Keeping a hard copy “just in case” when the intent is to be rid of the paper originals is counterproductive. Just make sure you aren’t going to lose the electronic version in the first place.
Check that your your backup regime includes at least two different destinations, preferably three (this stuff isn’t going to be gigabytes in size, so bandwidth or space is not a big concern.)
Depends on what you’re purchasing. Some stores seem to refuse to accept electronic receipts as proof or purchase for exchange/refund. Which is ridiculous.
BigW was one for me, so not exactly a small business either
Apps are a pain in the behind.
I just use the camera.
As long as the receipt is in your camera roll (which is then copied onto the computer regularly) it’s easy to go back and find them for expense claims, or just looking at all your thumbnails of your photos at tax time and copying out all the ones that look like receipts.
Or setup a gmail account for yourself, and each time you take a photo, email it to your dedicated tax-time email account. That’s much easier than unlocking the phone, finding the right app, taking a photo etc.
Agreed. It’s worth finding out where the images go.
NRMA had a great app for photographing serial numbers of your electronic goods as proof of insurance. Serial number, purchase, and cost details were stored in the cloud. Images were stored locally on the phone with no way to get them back after a loss of phone.

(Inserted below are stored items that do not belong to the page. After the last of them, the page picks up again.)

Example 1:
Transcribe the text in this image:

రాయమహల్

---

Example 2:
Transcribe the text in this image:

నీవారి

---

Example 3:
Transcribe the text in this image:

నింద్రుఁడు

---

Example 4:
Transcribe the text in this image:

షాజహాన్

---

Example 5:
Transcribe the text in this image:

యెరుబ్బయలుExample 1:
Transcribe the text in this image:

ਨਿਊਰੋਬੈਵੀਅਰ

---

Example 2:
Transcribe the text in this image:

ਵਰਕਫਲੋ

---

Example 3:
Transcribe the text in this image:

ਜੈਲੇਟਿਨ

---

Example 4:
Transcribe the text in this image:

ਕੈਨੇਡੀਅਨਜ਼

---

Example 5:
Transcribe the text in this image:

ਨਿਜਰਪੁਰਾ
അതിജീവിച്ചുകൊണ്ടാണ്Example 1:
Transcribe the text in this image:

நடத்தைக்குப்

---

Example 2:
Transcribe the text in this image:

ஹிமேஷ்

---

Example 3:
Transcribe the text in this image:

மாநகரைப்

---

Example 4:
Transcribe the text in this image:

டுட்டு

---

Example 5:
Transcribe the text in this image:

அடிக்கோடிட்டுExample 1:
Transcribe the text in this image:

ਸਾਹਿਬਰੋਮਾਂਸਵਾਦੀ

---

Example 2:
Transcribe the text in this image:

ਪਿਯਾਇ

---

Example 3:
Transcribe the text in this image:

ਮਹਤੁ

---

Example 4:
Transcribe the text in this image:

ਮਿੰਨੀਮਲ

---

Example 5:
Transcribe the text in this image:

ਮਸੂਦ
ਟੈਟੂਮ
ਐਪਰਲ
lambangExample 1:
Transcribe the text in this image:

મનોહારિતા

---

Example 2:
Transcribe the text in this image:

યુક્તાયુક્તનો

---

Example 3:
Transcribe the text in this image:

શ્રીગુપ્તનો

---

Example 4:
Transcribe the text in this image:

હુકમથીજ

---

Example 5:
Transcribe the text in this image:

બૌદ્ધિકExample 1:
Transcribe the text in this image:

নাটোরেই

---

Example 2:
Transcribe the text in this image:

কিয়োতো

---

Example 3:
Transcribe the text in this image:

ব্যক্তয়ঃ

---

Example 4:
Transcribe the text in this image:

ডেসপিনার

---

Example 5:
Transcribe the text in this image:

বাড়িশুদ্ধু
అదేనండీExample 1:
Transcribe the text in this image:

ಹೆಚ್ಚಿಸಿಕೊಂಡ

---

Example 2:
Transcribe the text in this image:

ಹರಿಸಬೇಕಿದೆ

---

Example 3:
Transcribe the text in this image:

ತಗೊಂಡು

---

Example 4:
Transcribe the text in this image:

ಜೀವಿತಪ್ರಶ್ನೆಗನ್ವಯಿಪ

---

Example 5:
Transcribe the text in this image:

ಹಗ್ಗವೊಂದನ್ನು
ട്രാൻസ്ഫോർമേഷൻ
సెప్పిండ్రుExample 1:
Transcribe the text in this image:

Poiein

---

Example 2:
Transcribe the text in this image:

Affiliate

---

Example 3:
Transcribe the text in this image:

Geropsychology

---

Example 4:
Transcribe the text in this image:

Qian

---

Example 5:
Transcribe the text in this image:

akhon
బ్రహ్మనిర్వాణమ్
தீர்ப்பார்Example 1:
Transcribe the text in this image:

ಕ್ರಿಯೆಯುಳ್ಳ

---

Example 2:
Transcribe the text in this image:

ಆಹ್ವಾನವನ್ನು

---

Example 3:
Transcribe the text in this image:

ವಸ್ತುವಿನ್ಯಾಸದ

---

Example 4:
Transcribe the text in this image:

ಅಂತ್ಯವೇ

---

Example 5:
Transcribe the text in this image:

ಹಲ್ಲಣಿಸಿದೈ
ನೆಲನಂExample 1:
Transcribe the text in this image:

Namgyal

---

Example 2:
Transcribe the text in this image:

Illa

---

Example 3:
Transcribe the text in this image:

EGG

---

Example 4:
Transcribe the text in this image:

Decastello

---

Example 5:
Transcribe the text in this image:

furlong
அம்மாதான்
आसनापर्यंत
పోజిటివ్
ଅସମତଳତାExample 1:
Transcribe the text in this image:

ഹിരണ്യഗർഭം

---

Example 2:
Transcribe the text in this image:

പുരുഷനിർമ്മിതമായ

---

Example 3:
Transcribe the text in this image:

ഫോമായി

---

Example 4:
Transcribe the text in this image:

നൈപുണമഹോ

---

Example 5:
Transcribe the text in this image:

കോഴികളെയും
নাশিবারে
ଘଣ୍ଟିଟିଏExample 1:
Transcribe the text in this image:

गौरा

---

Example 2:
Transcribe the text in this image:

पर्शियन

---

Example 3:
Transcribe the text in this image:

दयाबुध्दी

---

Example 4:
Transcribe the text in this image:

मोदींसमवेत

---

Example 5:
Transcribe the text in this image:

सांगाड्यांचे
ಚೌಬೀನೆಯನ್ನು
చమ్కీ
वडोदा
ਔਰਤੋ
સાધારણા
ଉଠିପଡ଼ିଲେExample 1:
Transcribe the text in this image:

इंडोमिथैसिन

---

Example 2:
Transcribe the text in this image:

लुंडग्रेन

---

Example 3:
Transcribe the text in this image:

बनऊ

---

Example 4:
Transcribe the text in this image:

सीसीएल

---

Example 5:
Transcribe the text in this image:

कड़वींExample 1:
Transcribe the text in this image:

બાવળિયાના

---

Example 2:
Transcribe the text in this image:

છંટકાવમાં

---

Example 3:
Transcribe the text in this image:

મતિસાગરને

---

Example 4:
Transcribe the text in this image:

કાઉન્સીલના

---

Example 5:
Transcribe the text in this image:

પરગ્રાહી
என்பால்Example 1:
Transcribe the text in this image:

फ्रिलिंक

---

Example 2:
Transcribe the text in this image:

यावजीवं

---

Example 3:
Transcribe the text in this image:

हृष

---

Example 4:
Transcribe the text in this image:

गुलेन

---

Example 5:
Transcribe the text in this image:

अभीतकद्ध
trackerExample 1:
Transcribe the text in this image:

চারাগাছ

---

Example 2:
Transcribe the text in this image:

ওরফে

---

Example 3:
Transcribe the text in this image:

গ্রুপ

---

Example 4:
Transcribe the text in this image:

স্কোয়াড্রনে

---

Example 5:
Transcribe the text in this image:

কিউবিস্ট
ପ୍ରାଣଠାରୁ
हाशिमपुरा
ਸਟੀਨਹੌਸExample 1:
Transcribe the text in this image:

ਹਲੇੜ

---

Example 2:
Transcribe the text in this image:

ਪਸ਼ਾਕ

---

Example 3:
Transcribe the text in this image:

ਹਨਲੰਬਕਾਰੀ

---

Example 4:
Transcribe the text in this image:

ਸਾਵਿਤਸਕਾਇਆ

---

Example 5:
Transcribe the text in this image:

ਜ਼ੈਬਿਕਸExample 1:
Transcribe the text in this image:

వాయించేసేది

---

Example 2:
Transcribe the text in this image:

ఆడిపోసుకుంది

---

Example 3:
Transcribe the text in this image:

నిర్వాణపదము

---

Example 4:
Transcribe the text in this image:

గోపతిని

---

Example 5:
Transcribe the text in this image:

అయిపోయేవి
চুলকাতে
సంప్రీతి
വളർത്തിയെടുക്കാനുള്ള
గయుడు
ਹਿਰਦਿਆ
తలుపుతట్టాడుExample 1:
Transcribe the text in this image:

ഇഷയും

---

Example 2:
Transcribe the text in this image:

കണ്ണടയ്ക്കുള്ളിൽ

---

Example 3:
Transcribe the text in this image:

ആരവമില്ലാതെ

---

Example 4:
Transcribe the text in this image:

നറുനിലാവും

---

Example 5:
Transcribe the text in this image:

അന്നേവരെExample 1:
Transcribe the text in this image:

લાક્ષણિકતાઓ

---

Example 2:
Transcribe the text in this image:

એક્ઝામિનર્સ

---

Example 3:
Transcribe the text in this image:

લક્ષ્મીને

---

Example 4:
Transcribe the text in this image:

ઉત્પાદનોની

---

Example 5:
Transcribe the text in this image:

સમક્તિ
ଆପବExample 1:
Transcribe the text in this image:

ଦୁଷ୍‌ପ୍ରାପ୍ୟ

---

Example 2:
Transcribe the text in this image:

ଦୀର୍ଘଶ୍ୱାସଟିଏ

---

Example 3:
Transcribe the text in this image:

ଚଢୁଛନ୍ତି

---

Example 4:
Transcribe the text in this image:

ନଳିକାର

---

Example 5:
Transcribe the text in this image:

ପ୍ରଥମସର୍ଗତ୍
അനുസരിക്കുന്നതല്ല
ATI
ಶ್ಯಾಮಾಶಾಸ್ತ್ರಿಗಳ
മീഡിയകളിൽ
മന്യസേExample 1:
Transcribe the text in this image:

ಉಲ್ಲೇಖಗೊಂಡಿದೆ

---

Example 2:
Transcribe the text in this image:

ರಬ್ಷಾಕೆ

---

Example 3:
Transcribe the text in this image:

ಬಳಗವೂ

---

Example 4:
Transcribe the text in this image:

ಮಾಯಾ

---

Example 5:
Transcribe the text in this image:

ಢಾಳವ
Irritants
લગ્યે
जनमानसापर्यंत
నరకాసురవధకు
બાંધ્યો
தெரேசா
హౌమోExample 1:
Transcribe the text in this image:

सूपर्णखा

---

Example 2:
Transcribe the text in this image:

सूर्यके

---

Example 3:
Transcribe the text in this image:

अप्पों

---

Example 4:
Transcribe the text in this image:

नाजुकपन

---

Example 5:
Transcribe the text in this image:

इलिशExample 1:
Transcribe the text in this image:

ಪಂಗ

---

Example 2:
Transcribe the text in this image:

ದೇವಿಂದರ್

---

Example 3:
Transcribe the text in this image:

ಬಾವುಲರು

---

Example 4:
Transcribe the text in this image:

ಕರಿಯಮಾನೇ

+1 photo app and cloud storage. My receipts get scanned and go to Dropbox
The official ATO app has the ability to record and store invoices as well. You can snap a piccie and it keeps it isolated for you. I think you can then upload them to the ATO portal. Only for businesses at the moment, but it wont hurt to give it a look.
Overall, piccies are always a good idea, then stored somewhere central, whether its gmail or a cloud service. Especially with big transactions, where invoices can be the basis for warranty claims, you dont want the receipt to have faded beyond recognition.
Try to rename your receipt photos “date subject” for easier searching.